Kinnos' disinfectant dye gets backing to keep killing germs

The dye helps hospital cleaners identify where they've not cleaned.

Back in 2014, a trio of Columbia University students realized that doctors tackling the ebola crisis were at risk. Disinfecting their hazmat suits wasn't working properly, because it was impossible to tell if the gear had been properly cleaned. Their solution? A blue dye that lets you see where you've cleaned to make sure you don't miss any spots. Now, six years later, that dye could be coming to hospitals across the US to help ensure everything stays clean.

Kinnos, which was created by Katherine Jin, Kevin Tyan and Jason Kang, identified two issues with the disinfection process. Not only were people unable to see where clear bleach had landed, but it has a knack of forming droplets, which don't provide full surface coverage. The Kinnos dye solved both of those problems, by essentially flattening the liquid out, and showing people where they'd cleaned -- and where they'd missed. That's useful both for critical care situations and making sure hospitals more generally -- where one in 31 patients has a "healthcare-associated infection" stay clean.

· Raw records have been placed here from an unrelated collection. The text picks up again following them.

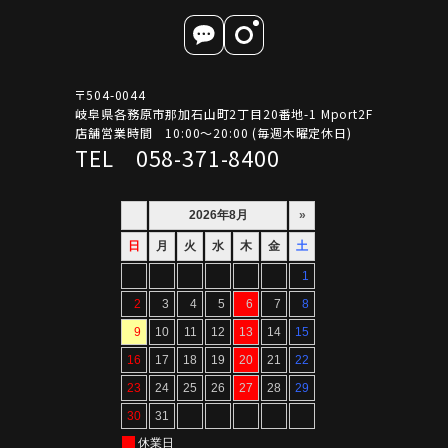
〒504-0044
岐阜県各務原市那加石山町2丁目20番地-1 Mport2F
店舗営業時間 10:00～20:00 (毎週木曜定休日)
TEL 058-371-8400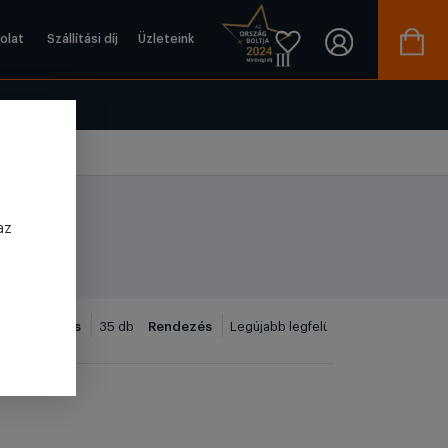
olat
Szállítási díj
Üzleteink
az
Megjelenítés
Rendezés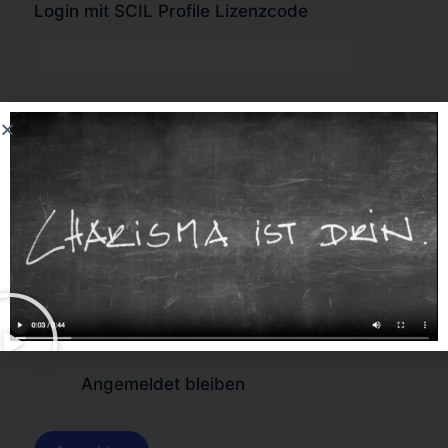
Login mit SCIL Profile Lizenzcode
oder
Forgot Password?
Angemeldet bleiben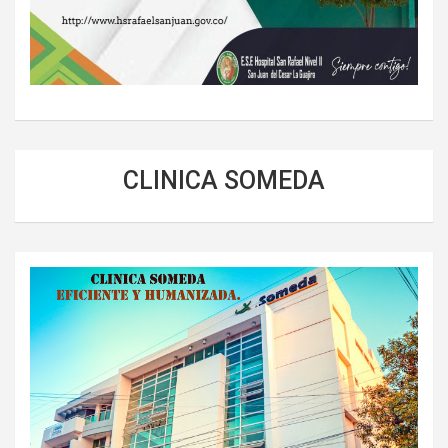
CLINICA SOMEDA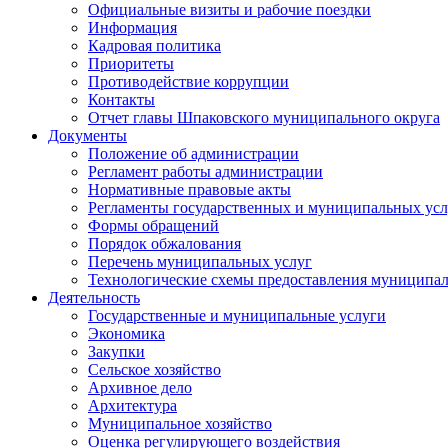
Официальные визиты и рабочие поездки
Информация
Кадровая политика
Приоритеты
Противодействие коррупции
Контакты
Отчет главы Шпаковского муниципального округа
Документы
Положение об администрации
Регламент работы администрации
Нормативные правовые акты
Регламенты государственных и муниципальных усл
Формы обращений
Порядок обжалования
Перечень муниципальных услуг
Технологические схемы предоставления муниципал
Деятельность
Государственные и муниципальные услуги
Экономика
Закупки
Сельское хозяйство
Архивное дело
Архитектура
Муниципальное хозяйство
Оценка регулирующего воздействия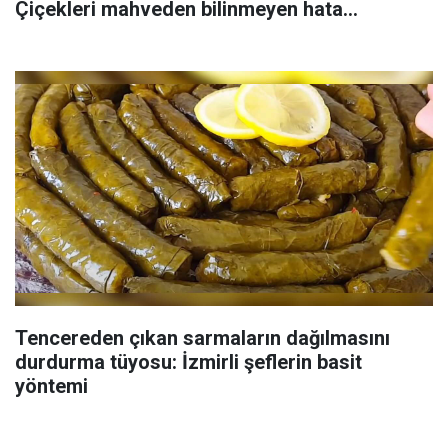
Çiçekleri mahveden bilinmeyen hata...
Tencereden çıkan sarmaların dağılmasını
durdurma tüyosu: İzmirli şeflerin basit
yöntemi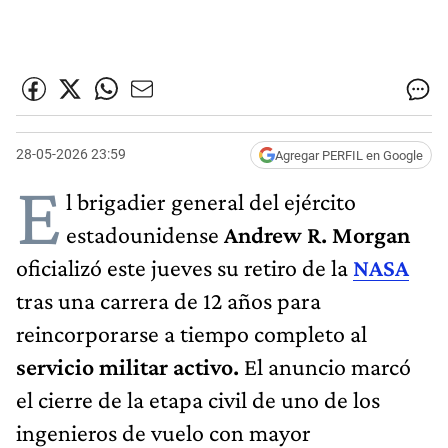
28-05-2026 23:59
Agregar PERFIL en Google
E
l brigadier general del ejército
estadounidense
Andrew R. Morgan
oficializó este jueves su retiro de la
NASA
tras una carrera de 12 años para
reincorporarse a tiempo completo al
servicio militar activo.
El anuncio marcó
el cierre de la etapa civil de uno de los
ingenieros de vuelo con mayor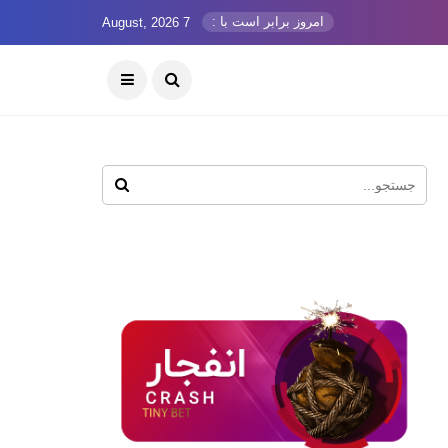
امروز برابر است با :
7 August, 2026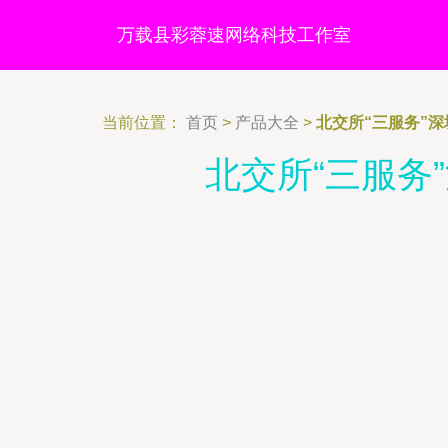
万载县彩蓉速网络科技工作室
当前位置：
首页
>
产品大全
>
北交所“三服务”
北交所“三服务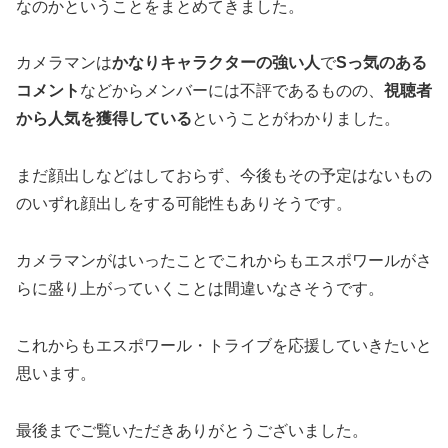
なのかということをまとめてきました。
カメラマンは
かなりキャラクターの強い人
で
Sっ気のある
コメント
などからメンバーには不評であるものの、
視聴者
から人気を獲得している
ということがわかりました。
まだ顔出しなどはしておらず、今後もその予定はないもの
のいずれ顔出しをする可能性もありそうです。
カメラマンがはいったことでこれからもエスポワールがさ
らに盛り上がっていくことは間違いなさそうです。
これからもエスポワール・トライブを応援していきたいと
思います。
最後までご覧いただきありがとうございました。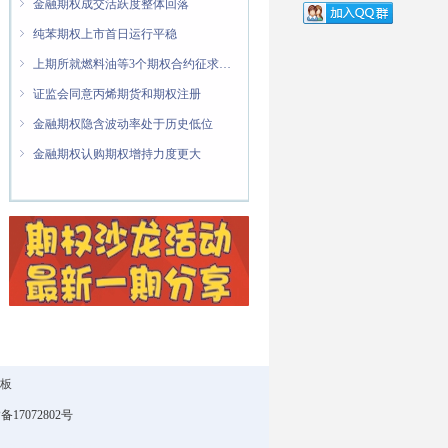
ꁇ
金融期权成交活跃度整体回落
ꁇ
纯苯期权上市首日运行平稳
ꁇ
上期所就燃料油等3个期权合约征求意见
ꁇ
证监会同意丙烯期货和期权注册
ꁇ
金融期权隐含波动率处于历史低位
ꁇ
金融期权认购期权增持力度更大
言板
P备
17072802
号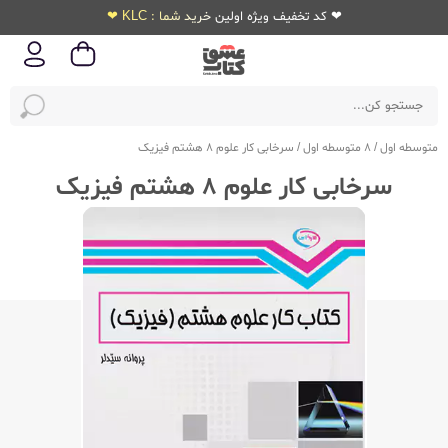
❤ کد تخفیف ویژه اولین خرید شما : KLC ❤
متوسطه اول
/
8 متوسطه اول
/
سرخابی کار علوم 8 هشتم فیزیک
سرخابی کار علوم 8 هشتم فیزیک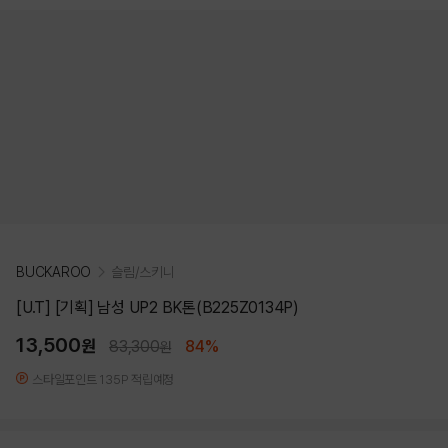
BUCKAROO
슬림/스키니
[U.T] [기획] 남성 UP2 BK톤(B225Z0134P)
13,500
원
83,300
84%
원
스타일포인트 135P 적립예정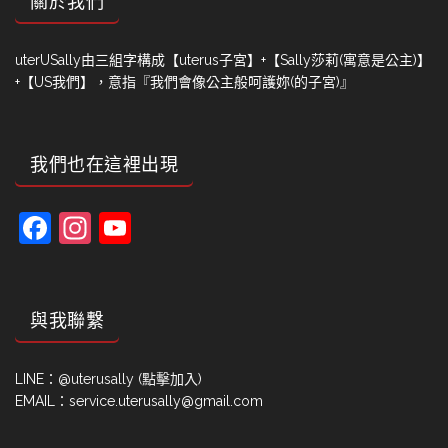
關於我們
uterUSally由三組字構成【uterus子宮】+【Sally莎莉(寓意是公主)】
+【US我們】，意指『我們會像公主般呵護妳(的子宮)』
我們也在這裡出現
Facebook
Instagram
YouTube
Channel
與我聯繫
LINE：
@uterusally (點擊加入)
EMAIL：service.uterusally@gmail.com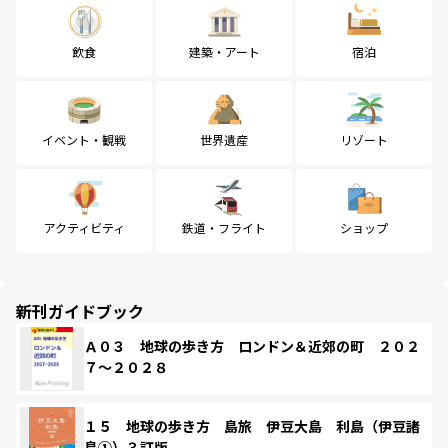
飲食
建築・アート
宿泊
イベント・観戦
世界遺産
リゾート
アクティビティ
鉄道・フライト
ショップ
新刊ガイドブック
Ａ０３ 地球の歩き方 ロンドン＆近郊の町 ２０２
７～２０２８
１５ 地球の歩き方 島旅 伊豆大島 利島（伊豆諸
島①）３訂版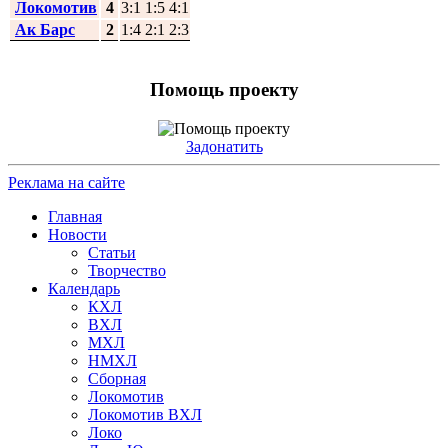
Локомотив
4
3:1 1:5 4:1
Ак Барс
2
1:4 2:1 2:3
Помощь проекту
Задонатить
Реклама на сайте
Главная
Новости
Статьи
Творчество
Календарь
КХЛ
ВХЛ
МХЛ
НМХЛ
Сборная
Локомотив
Локомотив ВХЛ
Локо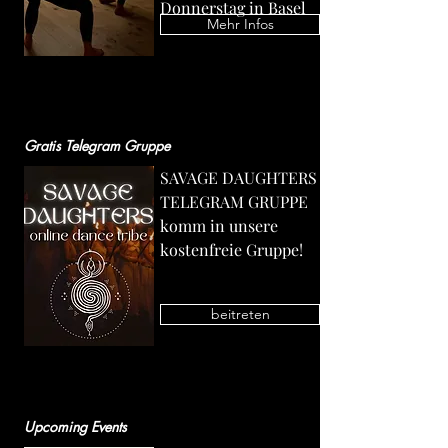
Donnerstag in Basel
Mehr Infos
Gratis Telegram Gruppe
SAVAGE DAUGHTERS
TELEGRAM GRUPPE
komm in unsere
kostenfreie Gruppe!
beitreten
Upcoming Events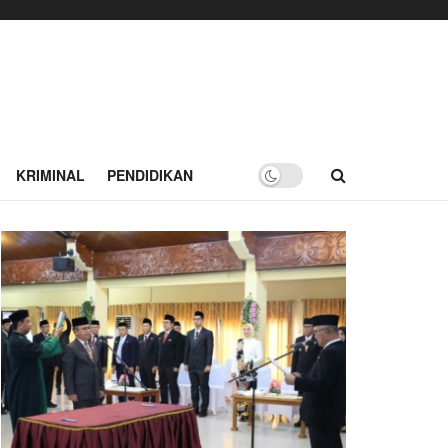
KRIMINAL
PENDIDIKAN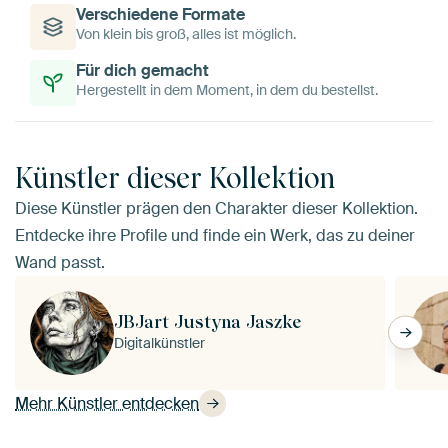
Verschiedene Formate
Von klein bis groß, alles ist möglich.
Für dich gemacht
Hergestellt in dem Moment, in dem du bestellst.
Künstler dieser Kollektion
Diese Künstler prägen den Charakter dieser Kollektion.
Entdecke ihre Profile und finde ein Werk, das zu deiner
Wand passt.
JBJart Justyna Jaszke
Digitalkünstler
Mehr Künstler entdecken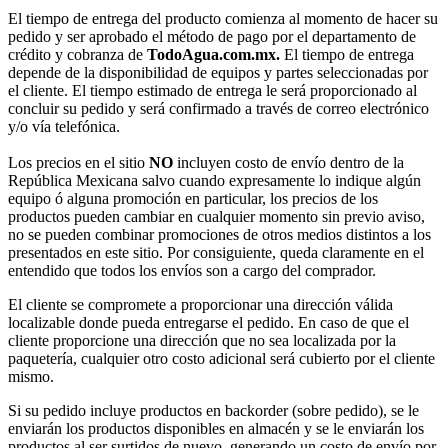
El tiempo de entrega del producto comienza al momento de hacer su
pedido y ser aprobado el método de pago por el departamento de
crédito y cobranza de
TodoAgua.com.mx.
El tiempo de entrega
depende de la disponibilidad de equipos y partes seleccionadas por
el cliente. El tiempo estimado de entrega le será proporcionado al
concluir su pedido y será confirmado a través de correo electrónico
y/o vía telefónica.
Los precios en el sitio
NO
incluyen costo de envío dentro de la
República Mexicana salvo cuando expresamente lo indique algún
equipo ó alguna promoción en particular, los precios de los
productos pueden cambiar en cualquier momento sin previo aviso,
no se pueden combinar promociones de otros medios distintos a los
presentados en este sitio. Por consiguiente, queda claramente en el
entendido que todos los envíos son a cargo del comprador.
El cliente se compromete a proporcionar una dirección válida
localizable donde pueda entregarse el pedido. En caso de que el
cliente proporcione una dirección que no sea localizada por la
paquetería, cualquier otro costo adicional será cubierto por el cliente
mismo.
Si su pedido incluye productos en backorder (sobre pedido), se le
enviarán los productos disponibles en almacén y se le enviarán los
productos al ser surtidos de nuevo, generando un costo de envío por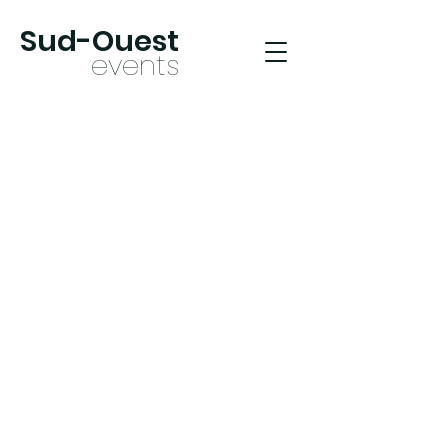
Sud-Oues
t
ev
ents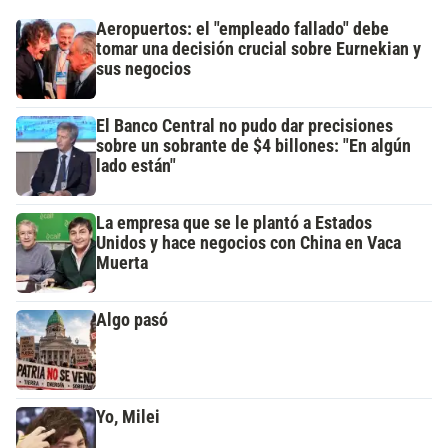
Aeropuertos: el "empleado fallado" debe
tomar una decisión crucial sobre Eurnekian y
sus negocios
El Banco Central no pudo dar precisiones
sobre un sobrante de $4 billones: "En algún
lado están"
La empresa que se le plantó a Estados
Unidos y hace negocios con China en Vaca
Muerta
Algo pasó
Yo, Milei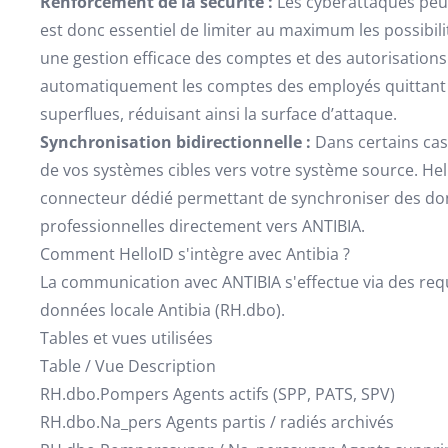
Renforcement de la sécurité :
Les cyberattaques peuv
est donc essentiel de limiter au maximum les possibili
une gestion efficace des comptes et des autorisations
automatiquement les comptes des employés quittant l’
superflues, réduisant ainsi la surface d’attaque.
Synchronisation bidirectionnelle :
Dans certains cas
de vos systèmes cibles vers votre système source. Hel
connecteur dédié permettant de synchroniser des donn
professionnelles directement vers ANTIBIA.
Comment HelloID s'intègre avec Antibia ?
La communication avec ANTIBIA s'effectue via des requ
données locale Antibia (RH.dbo).
Tables et vues utilisées
Table / Vue Description
RH.dbo.Pompers Agents actifs (SPP, PATS, SPV)
RH.dbo.Na_pers Agents partis / radiés archivés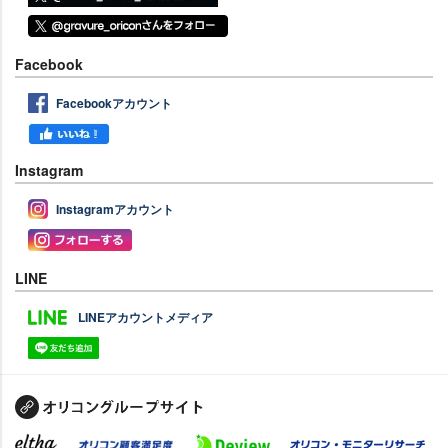
Facebook
Facebookアカウント
Instagram
Instagramアカウント
LINE
LINEアカウントメディア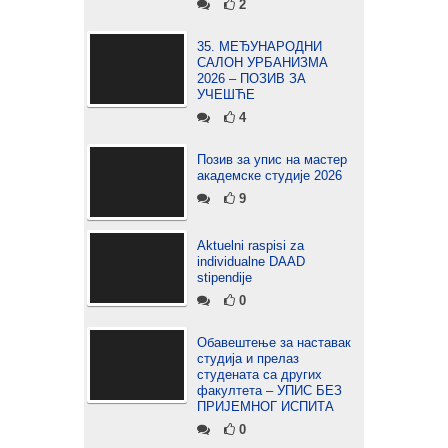
2
35. МЕЂУНАРОДНИ
САЛОН УРБАНИЗМА
2026 – ПОЗИВ ЗА
УЧЕШЋЕ
4
Позив за упис на мастер
академске студије 2026
9
Aktuelni raspisi za
individualne DAAD
stipendije
0
Обавештење за наставак
студија и прелаз
студената са других
факултета – УПИС БЕЗ
ПРИЈЕМНОГ ИСПИТА
0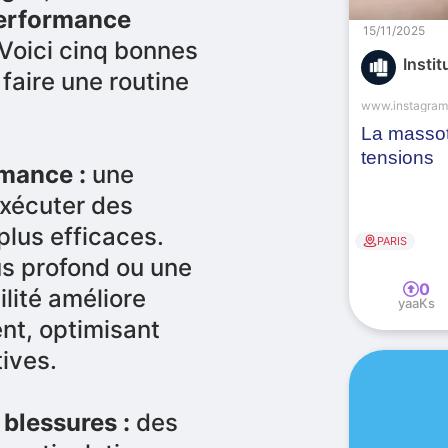
erformance
15/11/2025
 Voici cinq bonnes
Instit
 faire une routine
www.instagra
La massot
tensions
rmance :
une
exécuter des
lus efficaces.
PARIS
us profond ou une
0
ilité améliore
yaaKs
nt, optimisant
ives.
 blessures :
des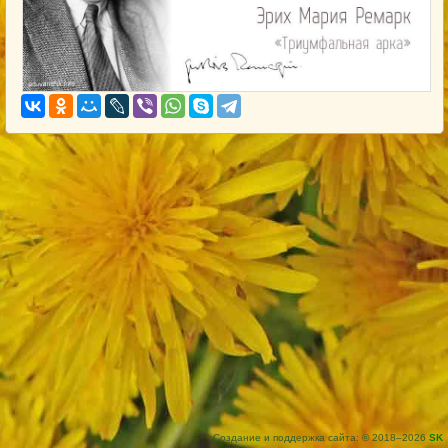
Создание и поддержка сайта: © 2018–2026
SK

The company has now raised $6 million from big investors in the healthcare space, which will be used to get its product out to more places. Since we first covered Kinnos, it has launched a way to coat disinfectant wipes in the dye and is now working on a new, non-bleach-based version of its product. And now, it'll push to get its product used in more hospitals in the US and across the world.

Jason Kang says that Kinnos' signature dye is currently being shipped to China to help responders deal with COVID-19 there. And should it be needed, it could be pressed into service in the US to help keep any potential outbreak under control. So if, So if, in the next couple of years, you start to see hospital cleaners spraying everything from their clothes to the beds with blue bleach, you know who to thank.